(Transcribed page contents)
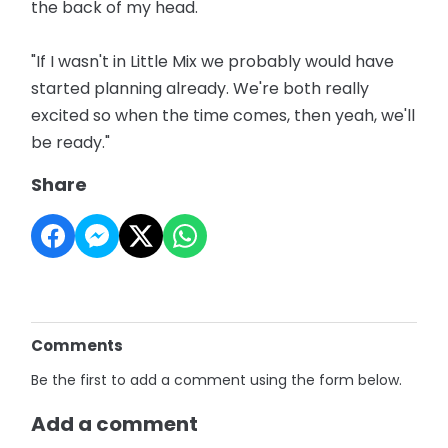
the back of my head.
"If I wasn't in Little Mix we probably would have
started planning already. We're both really
excited so when the time comes, then yeah, we'll
be ready."
Share
Comments
Be the first to add a comment using the form below.
Add a comment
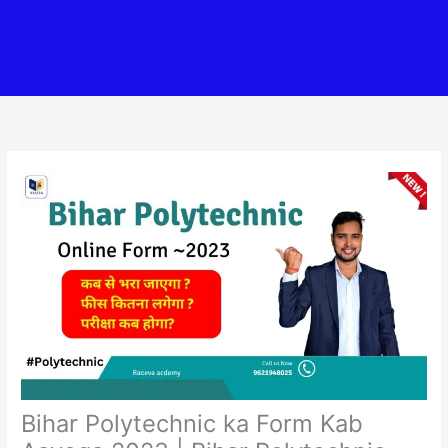
Bihar Polytechnic ka Form Kab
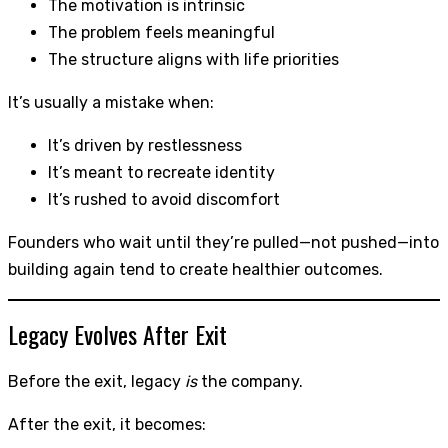
The motivation is intrinsic
The problem feels meaningful
The structure aligns with life priorities
It’s usually a mistake when:
It’s driven by restlessness
It’s meant to recreate identity
It’s rushed to avoid discomfort
Founders who wait until they’re pulled—not pushed—into
building again tend to create healthier outcomes.
Legacy Evolves After Exit
Before the exit, legacy
is
the company.
After the exit, it becomes:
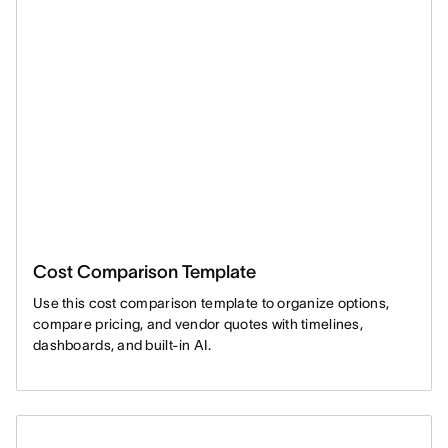
Cost Comparison Template
Use this cost comparison template to organize options,
compare pricing, and vendor quotes with timelines,
dashboards, and built-in AI.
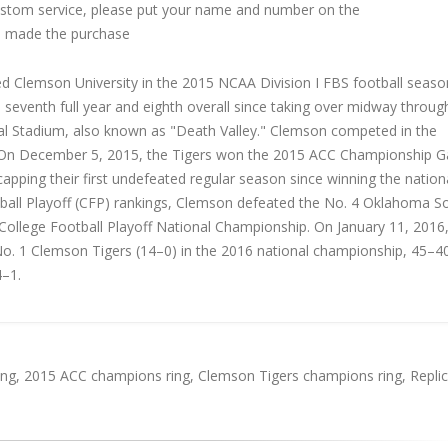
custom service, please put your name and number on the
 made the purchase
d Clemson University in the 2015 NCAA Division I FBS football seaso
seventh full year and eighth overall since taking over midway throu
l Stadium, also known as "Death Valley." Clemson competed in the
ce. On December 5, 2015, the Tigers won the 2015 ACC Championship 
apping their first undefeated regular season since winning the national
tball Playoff (CFP) rankings, Clemson defeated the No. 4 Oklahoma S
ollege Football Playoff National Championship. On January 11, 2016,
o. 1 Clemson Tigers (14–0) in the 2016 national championship, 45–40
–1.
ing
,
2015 ACC champions ring
,
Clemson Tigers champions ring
,
Repli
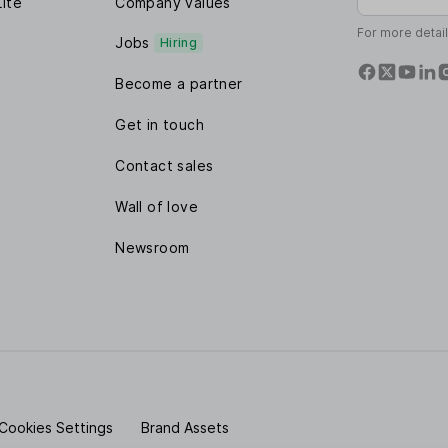
Lite
Company values
For more detai
Jobs
Hiring
Become a partner
Get in touch
Contact sales
Wall of love
Newsroom
Cookies Settings
Brand Assets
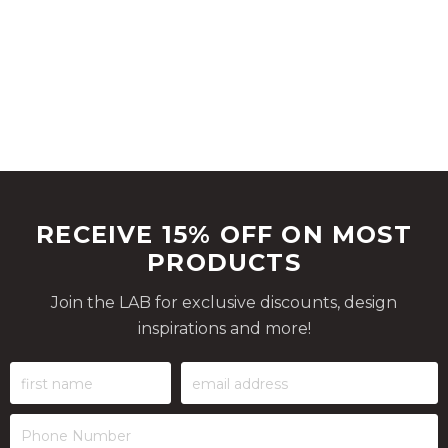
RECEIVE 15% OFF ON MOST
PRODUCTS
Join the LAB for exclusive discounts, design
inspirations and more!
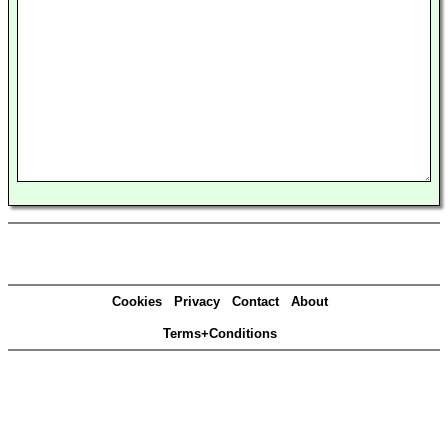
Cookies
Privacy
Contact
About
Terms+Conditions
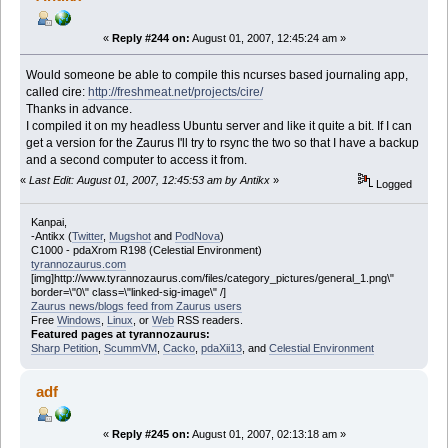
«
Reply #244 on:
August 01, 2007, 12:45:24 am »
Would someone be able to compile this ncurses based journaling app,
called cire:
http://freshmeat.net/projects/cire/
Thanks in advance.
I compiled it on my headless Ubuntu server and like it quite a bit. If I can
get a version for the Zaurus I'll try to rsync the two so that I have a backup
and a second computer to access it from.
«
Last Edit: August 01, 2007, 12:45:53 am by Antikx
»
Logged
Kanpai,
-Antikx (
Twitter
,
Mugshot
and
PodNova
)
C1000 - pdaXrom R198 (Celestial Environment)
tyrannozaurus.com
[img]http://www.tyrannozaurus.com/files/category_pictures/general_1.png\"
border=\"0\" class=\"linked-sig-image\" /]
Zaurus news/blogs feed from Zaurus users
Free
Windows
,
Linux
, or
Web
RSS readers.
Featured pages at tyrannozaurus:
Sharp Petition
,
ScummVM
,
Cacko
,
pdaXii13
, and
Celestial Environment
adf
«
Reply #245 on:
August 01, 2007, 02:13:18 am »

§ Exercise directions:
Run a filter over the data above and keep each line that contains the word "more".

§ Exercise output:
For more detai
inspirations and more!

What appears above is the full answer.